T2Vs Meet VLMs: A Scalable Multimodal Dataset for Visual Harmfulness Recognition

TL;DR

A comprehensive harmful dataset, Visual Harmful Dataset 11K (VHD11K), consisting of 10,000 images and 1,000 videos, crawled from the Internet and generated by 4 generative models across a total of 10 harmful categories covering a full spectrum of harmful concepts with nontrivial definition is proposed.

Abstract

To address the risks of encountering inappropriate or harmful content, researchers managed to incorporate several harmful contents datasets with machine learning methods to detect harmful concepts. However, existing harmful datasets are curated by the presence of a narrow range of harmful objects, and only cover real harmful content sources. This hinders the generalizability of methods based on such datasets, potentially leading to misjudgments. Therefore, we propose a comprehensive harmful dataset, Visual Harmful Dataset 11K (VHD11K), consisting of 10,000 images and 1,000 videos, crawled from the Internet and generated by 4 generative models, across a total of 10 harmful categories covering a full spectrum of harmful concepts with nontrivial definition. We also propose a novel annotation framework by formulating the annotation process as a multi-agent Visual Question Answering (VQA) task, having 3 different VLMs "debate" about whether the given image/video is harmful, and incorporating the in-context learning strategy in the debating process. Therefore, we can ensure that the VLMs consider the context of the given image/video and both sides of the arguments thoroughly before making decisions, further reducing the likelihood of misjudgments in edge cases. Evaluation and experimental results demonstrate that (1) the great alignment between the annotation from our novel annotation framework and those from human, ensuring the reliability of VHD11K; (2) our full-spectrum harmful dataset successfully identifies the inability of existing harmful content detection methods to detect extensive harmful contents and improves the performance of existing harmfulness recognition methods; (3) VHD11K outperforms the baseline dataset, SMID, as evidenced by the superior improvement in harmfulness recognition methods. The complete dataset and code can be found at https://github.com/nctu-eva-lab/VHD11K.

Figures (6)

• Figure 1: Overview of the process of curating the whole dataset. "J.", "A." and "N." stand for the roles played by three GPT-4Vs, which are "judge", "affirmative debater", and "negative debater", respectively. "ICL samples" is short for in-context learning samples. Please note that the white rectangle masks serve as censorship, and are not included as inputs.
• Figure 2: An example of the debate annotation framework.

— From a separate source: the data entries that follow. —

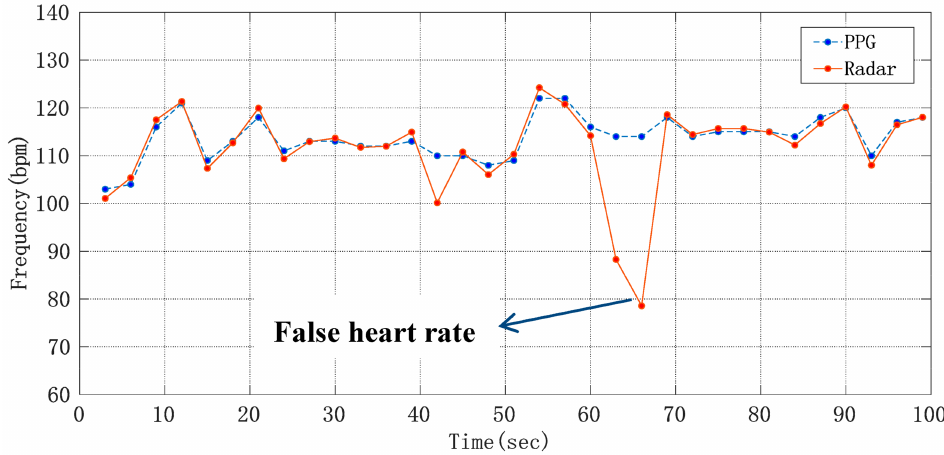
Figure 17. Diagram about how short-term heart rate changes with time.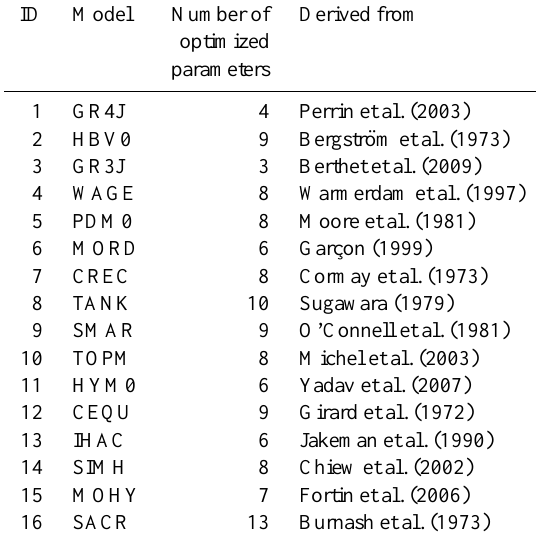
Table 2. Models studied, with their identification number, number of optimized parameters and main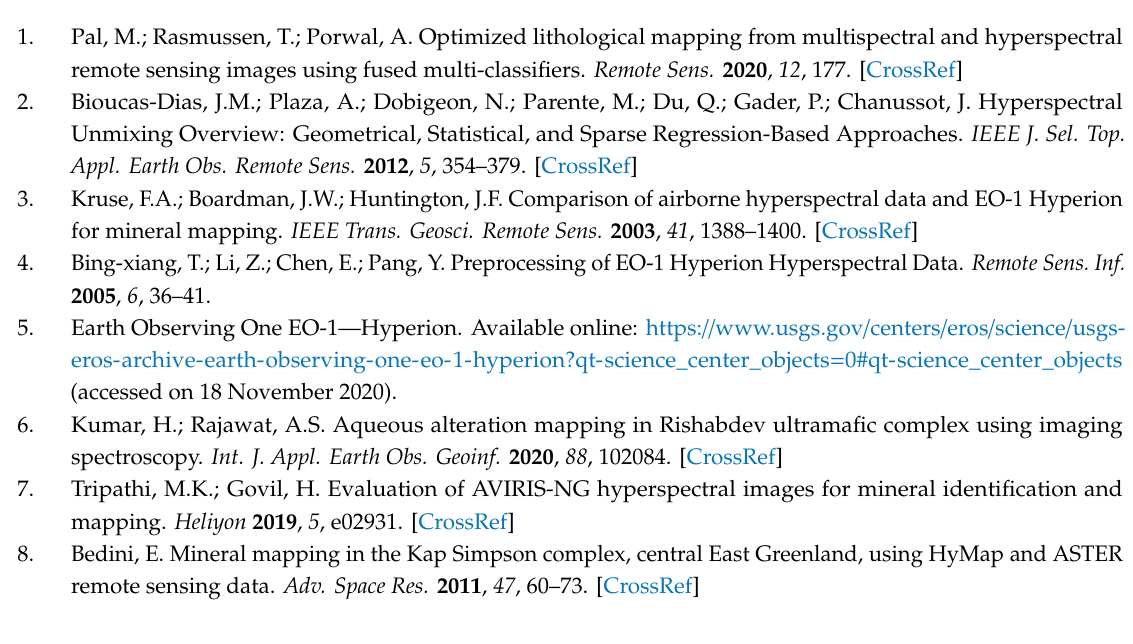
Table S1: Parameters of convolutional layers in M3D-DCNN method. Table S2: Other parameters of M3D-DCNN method. Table S3: Parameters of layers in HybridSN method. Table S4: Other parameters of HybridSN method. Table S5: Parameters of LSTM layers in SSUN method. Table S6: Parameters of MSCNN layers in SSUN method. Table S7: Other parameters of SSUN method. Table S8: Parameters of SVM-RBF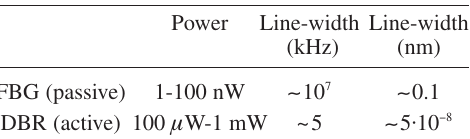
Table I. Comparison of FBG and DBR perform-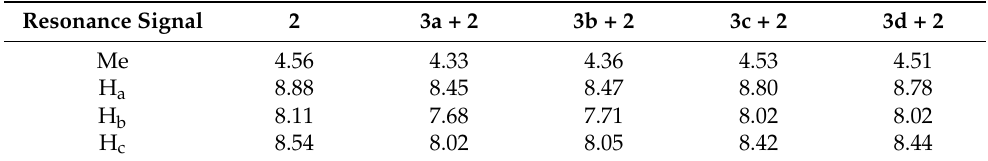
Figure 6. 1 H NMR (400 MHz) host–guest complexation studies in CD 2 Cl 2 (5 mM). Table 2. Comparative studies of the 1 H NMR chemical shifts ( δ , ppm) of 2 within the calixarene cavities (CD 2 Cl 2 , 5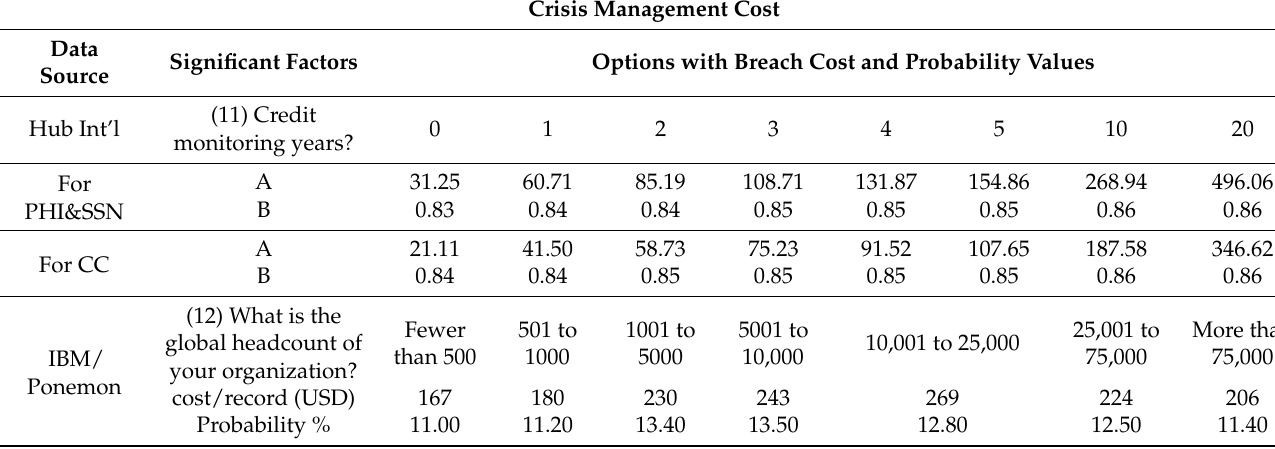
Table 6. The values of data breach costs and the probabilities for the factors associated with crisis management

Please note that the white rectangle masks serve as censorship, and are not included as inputs. For detailed role definitions for each of the three agents, please refer to the appendix.
• Figure 3: The number of real and synthesized harmful images/videos in each category. Since some images/videos may cover multiple harmful categories simultaneously, please note that the total number of visual contents in all the categories is slightly higher than that of harmful contents in the whole dataset.
• Figure 4: Overview of iteratively selecting in-context learning samples. "J.", "A." and "N." stand for the roles played by three GPT-4Vs, which are "judge", "affirmative debater", and "negative debater", respectively. "ICL samples" is short for in-context learning samples. "TPR" and "TNR" are short for true positive rate and true negative rate respectively.
• Figure 5: Examples of in-context learning samples and their corresponding expected responses.